The whole thing works. Maybe this is a bug / missing definition of Zygote?

1 Like

Yes, “bug / missing definition” is about right.

Zygote’s jacobian works by making the output array dx (one for each argument) and then writing slices into it, here, which won’t work within a derivative. It would not be very hard to avoid that, either by gathering all the slices and combining them using a differentiable function, or by adding another rule for the this part of the operation. Someone would just have to get around to doing it.

This is the story in general for 2nd derivatives. The machinery does in principle work, but particular rules or functions don’t co-operate, and would need to be fixed.
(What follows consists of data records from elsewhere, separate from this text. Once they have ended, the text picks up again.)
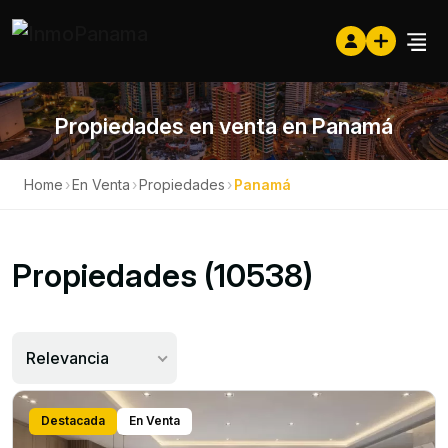
Propiedades en venta en Panamá
Home
›
En Venta
›
Propiedades
›
Panamá
Propiedades (10538)
Relevancia
Destacada
En Venta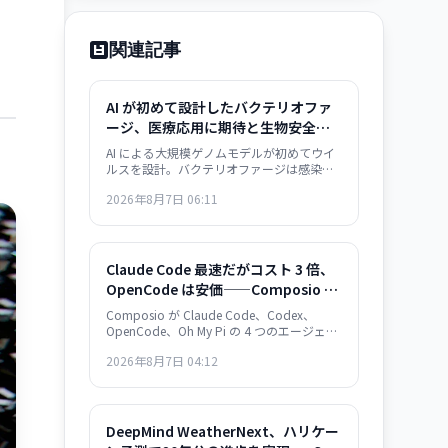
関連記事
AI が初めて設計したバクテリオファ
ージ、医療応用に期待と生物安全保
障の懸念——感染症治療の新展開とリ
AI による大規模ゲノムモデルが初めてウイ
スク管理の課題
ルスを設計。バクテリオファージは感染症
治療の次世代手段として期待される一方、
2026年8月7日 06:11
AI がウイルス設計能力を獲得した衝撃は生
物安全保障上の重大な転換点を意味する。
Claude Code 最速だがコスト 3 倍、
OpenCode は安価——Composio の
30 タスク実測が示すエージェント・
Composio が Claude Code、Codex、
フレームワークの選択基準
OpenCode、Oh My Pi の 4 つのエージェン
ト・フレームワークを実測比較。Claude
2026年8月7日 04:12
Code は 122 秒/タスクで最速だが $0.195/
成功タスク。OpenCode は $0.073 で 2.7
倍安いが遅い。成功率は接近。速度か価格
か、用途で選別が必須。
DeepMind WeatherNext、ハリケー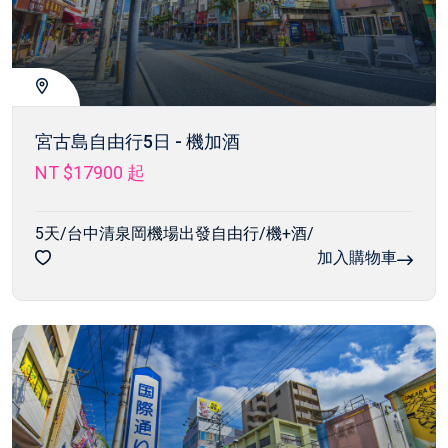
宮古島自由行5日 - 機加酒
NT $17900
起
5天/台中清泉岡機場出發自由行/機+酒/
加入購物車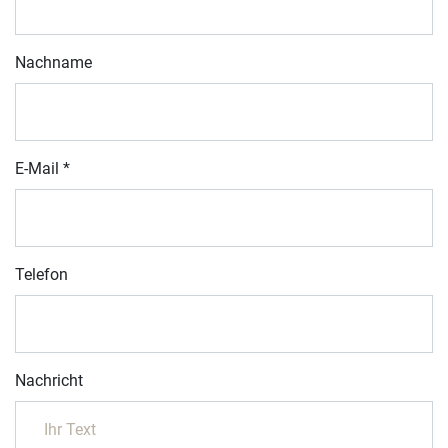
Nachname
E-Mail
*
Telefon
Nachricht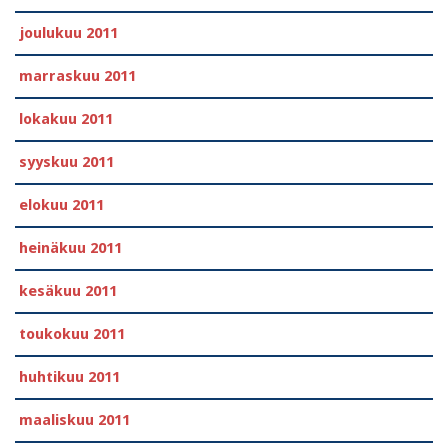
joulukuu 2011
marraskuu 2011
lokakuu 2011
syyskuu 2011
elokuu 2011
heinäkuu 2011
kesäkuu 2011
toukokuu 2011
huhtikuu 2011
maaliskuu 2011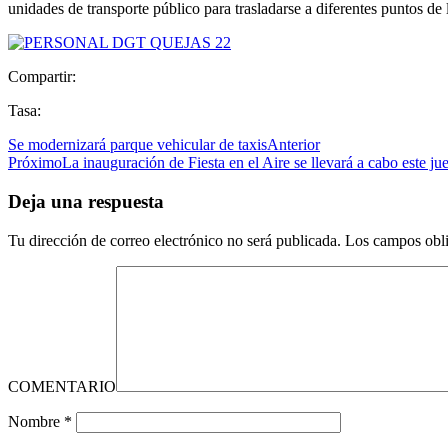
unidades de transporte público para trasladarse a diferentes puntos de l
Compartir:
Tasa:
Se modernizará parque vehicular de taxis
Anterior
Próximo
La inauguración de Fiesta en el Aire se llevará a cabo este ju
Deja una respuesta
Tu dirección de correo electrónico no será publicada.
Los campos obli
COMENTARIO
Nombre
*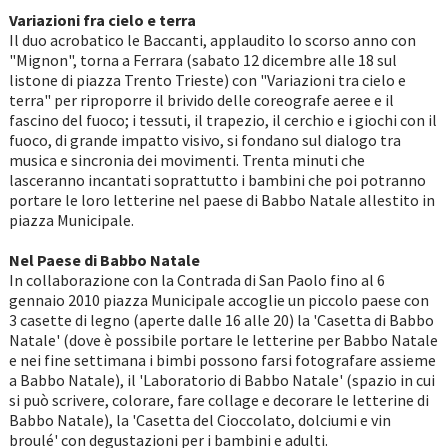
Variazioni fra cielo e terra
Il duo acrobatico le Baccanti, applaudito lo scorso anno con
"Mignon", torna a Ferrara (sabato 12 dicembre alle 18 sul
listone di piazza Trento Trieste) con "Variazioni tra cielo e
terra" per riproporre il brivido delle coreografe aeree e il
fascino del fuoco; i tessuti, il trapezio, il cerchio e i giochi con il
fuoco, di grande impatto visivo, si fondano sul dialogo tra
musica e sincronia dei movimenti. Trenta minuti che
lasceranno incantati soprattutto i bambini che poi potranno
portare le loro letterine nel paese di Babbo Natale allestito in
piazza Municipale.
Nel Paese di Babbo Natale
In collaborazione con la Contrada di San Paolo fino al 6
gennaio 2010 piazza Municipale accoglie un piccolo paese con
3 casette di legno (aperte dalle 16 alle 20) la 'Casetta di Babbo
Natale' (dove è possibile portare le letterine per Babbo Natale
e nei fine settimana i bimbi possono farsi fotografare assieme
a Babbo Natale), il 'Laboratorio di Babbo Natale' (spazio in cui
si può scrivere, colorare, fare collage e decorare le letterine di
Babbo Natale), la 'Casetta del Cioccolato, dolciumi e vin
broulé' con degustazioni per i bambini e adulti.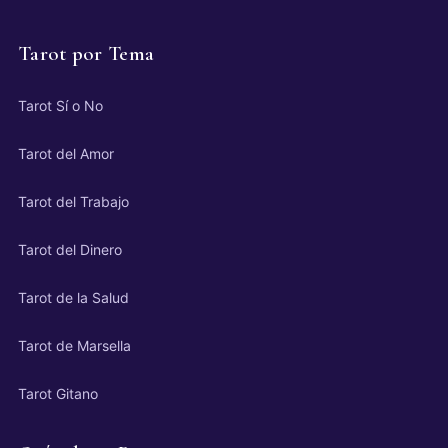
Tarot por Tema
Tarot Sí o No
Tarot del Amor
Tarot del Trabajo
Tarot del Dinero
Tarot de la Salud
Tarot de Marsella
Tarot Gitano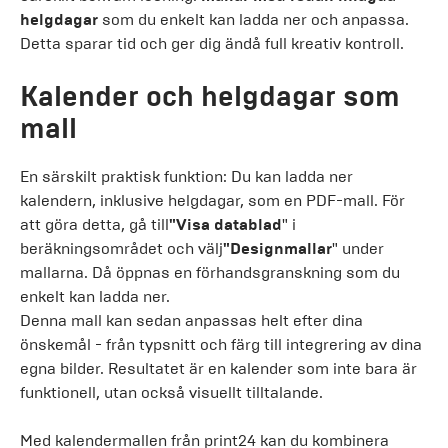
helgdagar
som du enkelt kan ladda ner och anpassa.
Detta sparar tid och ger dig ändå full kreativ kontroll.
Kalender och helgdagar som
mall
En särskilt praktisk funktion: Du kan ladda ner
kalendern, inklusive helgdagar, som en PDF-mall. För
att göra detta, gå till
"Visa datablad
" i
beräkningsområdet och välj
"Designmallar
" under
mallarna. Då öppnas en förhandsgranskning som du
enkelt kan ladda ner.
Denna mall kan sedan anpassas helt efter dina
önskemål - från typsnitt och färg till integrering av dina
egna bilder. Resultatet är en kalender som inte bara är
funktionell, utan också visuellt tilltalande.
Med kalendermallen från print24 kan du kombinera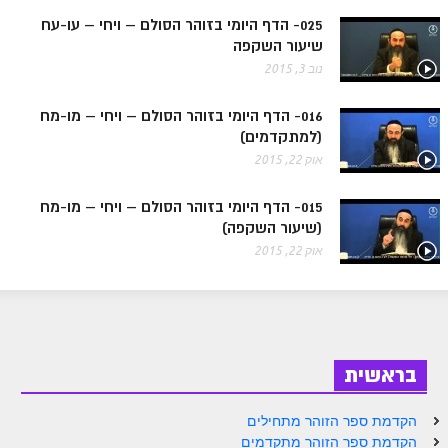
ספר הזוהר בראשית א' מתקדמים
025- הדף היומי בזוהר הסולם – ויחי – עו-עח
שיעור השקפה
ספר הזוהר בראשית ב' מתחילים
נוב 3, 2015
ספר הזוהר בראשית ב' מתקדמים
016- הדף היומי בזוהר הסולם – ויחי – מו-מח
ספר הזוהר נח מתחילים
(למתקדמים)
ספר הזוהר נח מתקדמים
אוק 22, 2015
ספר הזוהר לך לך מתחילים
015- הדף היומי בזוהר הסולם – ויחי – מו-מח
(שיעור השקפה)
ספר הזוהר לך לך מתקדמים
אוק 22, 2015
ספר הזוהר וירא מתחילים
ספר הזוהר וירא מתקדמים
ספר הזוהר חיי שרה מתחילים
בראשית
ספר הזוהר חיי שרה מתקדמים
ספר הזוהר תולדות מתחילים
הקדמת ספר הזוהר מתחילים
הקדמת ספר הזוהר מתקדמים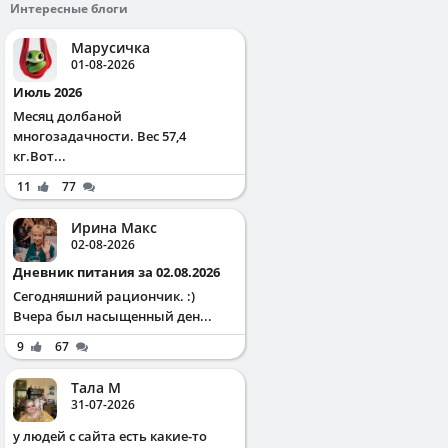
Интересные блоги
Марусичка
01-08-2026
Июль 2026
Месяц долбаной
многозадачности. Вес 57,4
кг.Вот...
11
77
Ирина Макс
02-08-2026
Дневник питания за 02.08.2026
Сегодняшний рациончик. :)
Вчера был насыщенный ден...
9
67
Тала М
31-07-2026
у людей с сайта есть какие-то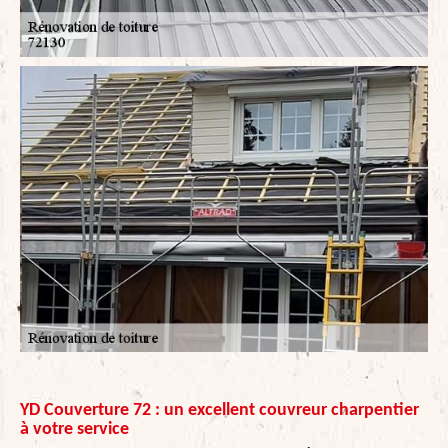
YD Couverture 72 : un excellent couvreur charpentier
à votre service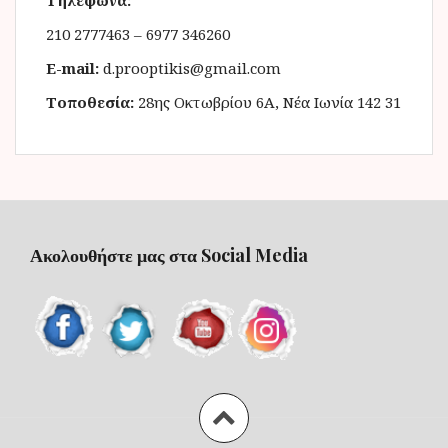
Τηλέφωνα:
210 2777463 – 6977 346260
E-mail:
d.prooptikis@gmail.com
Τοποθεσία:
28ης Οκτωβρίου 6Α, Νέα Ιωνία 142 31
Ακολουθήστε μας στα Social Media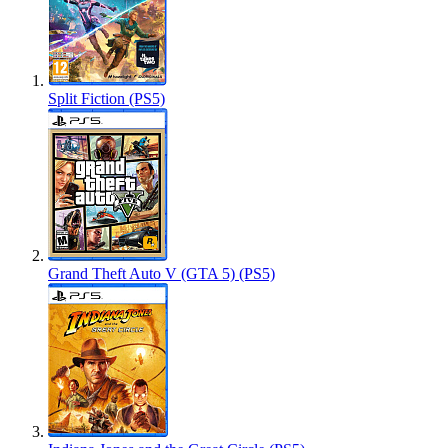
Split Fiction (PS5)
Grand Theft Auto V (GTA 5) (PS5)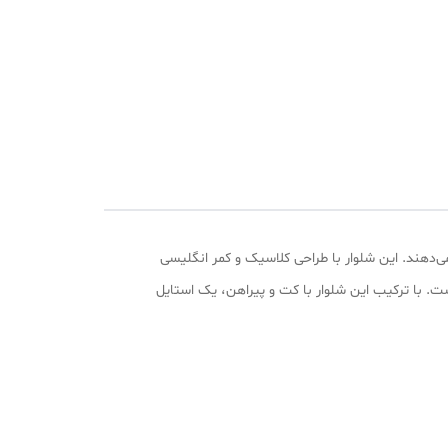
‌دهند. این شلوار با طراحی کلاسیک و کمر انگلیسی
ت. با ترکیب این شلوار با کت و پیراهن، یک استایل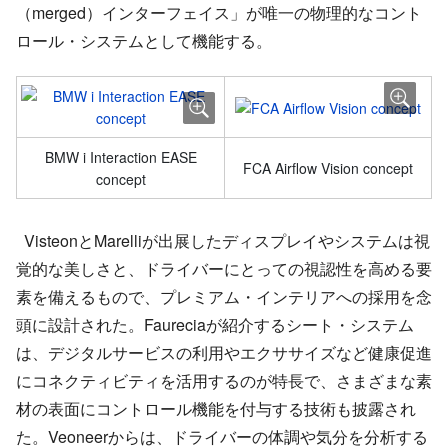
（merged）インターフェイス」が唯一の物理的なコント
ロール・システムとして機能する。
BMW i Interaction EASE
FCA Airflow Vision concept
concept
VisteonとMarelliが出展したディスプレイやシステムは視
覚的な美しさと、ドライバーにとっての視認性を高める要
素を備えるもので、プレミアム・インテリアへの採用を念
頭に設計された。Faureciaが紹介するシート・システム
は、デジタルサービスの利用やエクササイズなど健康促進
にコネクティビティを活用するのが特長で、さまざまな素
材の表面にコントロール機能を付与する技術も披露され
た。Veoneerからは、ドライバーの体調や気分を分析する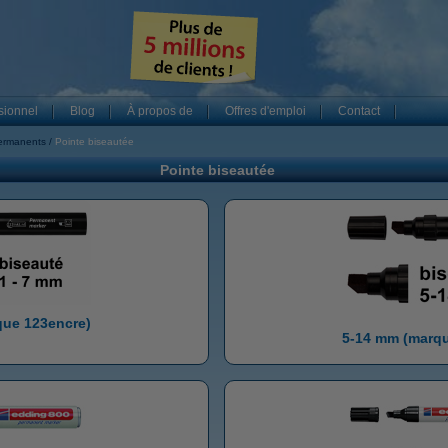
sionnel
Blog
À propos de
Offres d'emploi
Contact
ermanents
Pointe biseautée
Pointe biseautée
que 123encre)
5-14 mm (marqu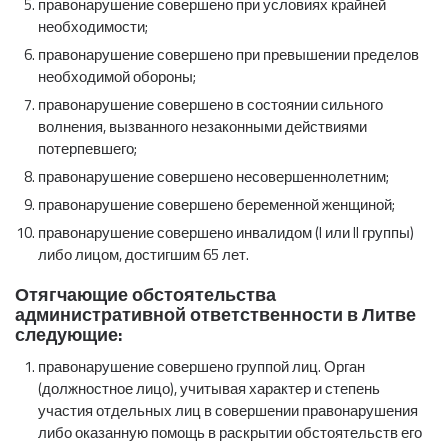
правонарушение совершено при условиях крайней
необходимости;
правонарушение совершено при превышении пределов
необходимой обороны;
правонарушение совершено в состоянии сильного
волнения, вызванного незаконными действиями
потерпевшего;
правонарушение совершено несовершеннолетним;
правонарушение совершено беременной женщиной;
правонарушение совершено инвалидом (I или II группы)
либо лицом, достигшим 65 лет.
Отягчающие обстоятельства
административной ответственности в Литве
следующие:
правонарушение совершено группой лиц. Орган
(должностное лицо), учитывая характер и степень
участия отдельных лиц в совершении правонарушения
либо оказанную помощь в раскрытии обстоятельств его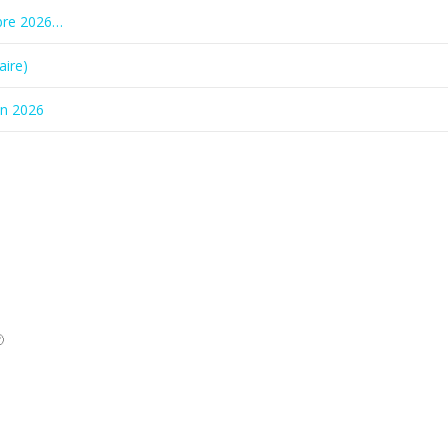
bre 2026…
aire)
in 2026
There are very few tests involving second derivatives. An easier way to contribute than upgrading things would be to invent many test cases of things which do now work, and use various different functions, and add those to the package’s tests so that they are not accidentally broken in the process of fixing other things.

1 Like

Didn’t try that one at first, but you are right, Gradients are working!

Thank you for the reply. I just tried to get this working with the minimal example from above (in this case there is only one argument, so the jacobian is a tuple containing a single vector containing a single value)… but without success. Could you provide a working example? That would be helpful :slight_smile: Thanks in advance!